Once we’d sung the Mass and thrown all the rules out the window we had the tea from Germany. This one was also an old friend, also from Tchai-Ovna. Only they, and we, call it Milk Oolong and this one was Milky Oolong. It’s six of one, half a dozen of the other though. It’s the same, creamy oolong we’ve been buying from Glasgow for years. Or at least it’s a version of it. We knew it was the same the minute we saw the leaves, which have a very distinctive burl to them. We suppose lots of oolongs have that but these have a very distinctive smell, because they’re trying for a certain creaminess. It’s a lovely, lovely tea. Indeed, we used to have it regularly when we hosted After Church After Church tea. (That’s not a redundancy, it’s the technical name for the tea you have with people after you have already had tea at the church Agape together.)

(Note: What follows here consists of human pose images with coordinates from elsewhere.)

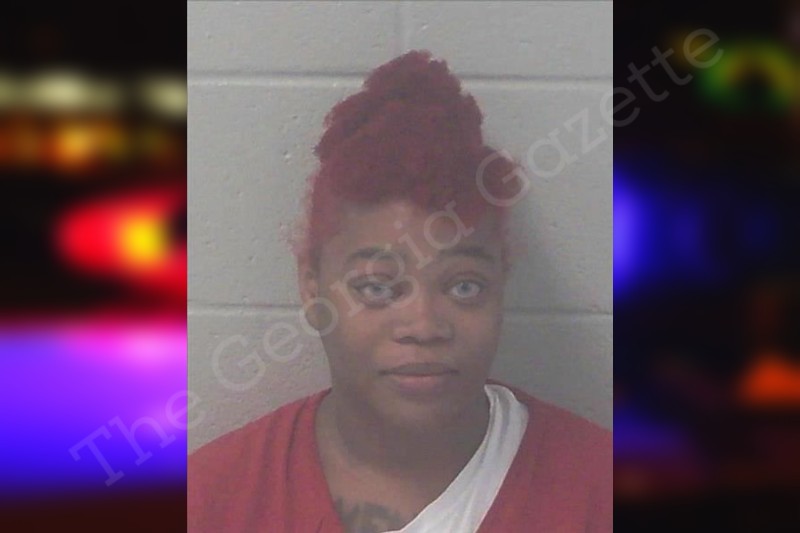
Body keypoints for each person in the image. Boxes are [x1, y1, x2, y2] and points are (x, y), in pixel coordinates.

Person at [188, 50, 612, 533]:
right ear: (311, 286)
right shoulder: (211, 501)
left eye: (465, 285)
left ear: (501, 283)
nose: (424, 326)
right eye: (377, 287)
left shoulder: (599, 490)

So all round a bit of a nostalgic look back at old tea favourites, and we have absolutely no complaints about that. It’s always fun finding a new tea but sometimes nothing beats the tried and tested. In the same vein, here’s a well-beloved poem to go with well-beloved teas.

Design 
Robert Frost

I found a dimpled spider, fat and white,
On a white heal-all, holding up a moth
Like a white piece of rigid satin cloth —
Assorted characters of death and blight
Mixed ready to begin the morning right,
Like the ingredients of a witches’ broth —
A snow-drop spider, a flower like a froth,
And dead wings carried like a paper kite.

What had that flower to do with being white,
The wayside blue and innocent heal-all?
What brought the kindred spider to that height,
Then steered the white moth thither in the night?
What but design of darkness to appall?–
If design govern in a thing so small.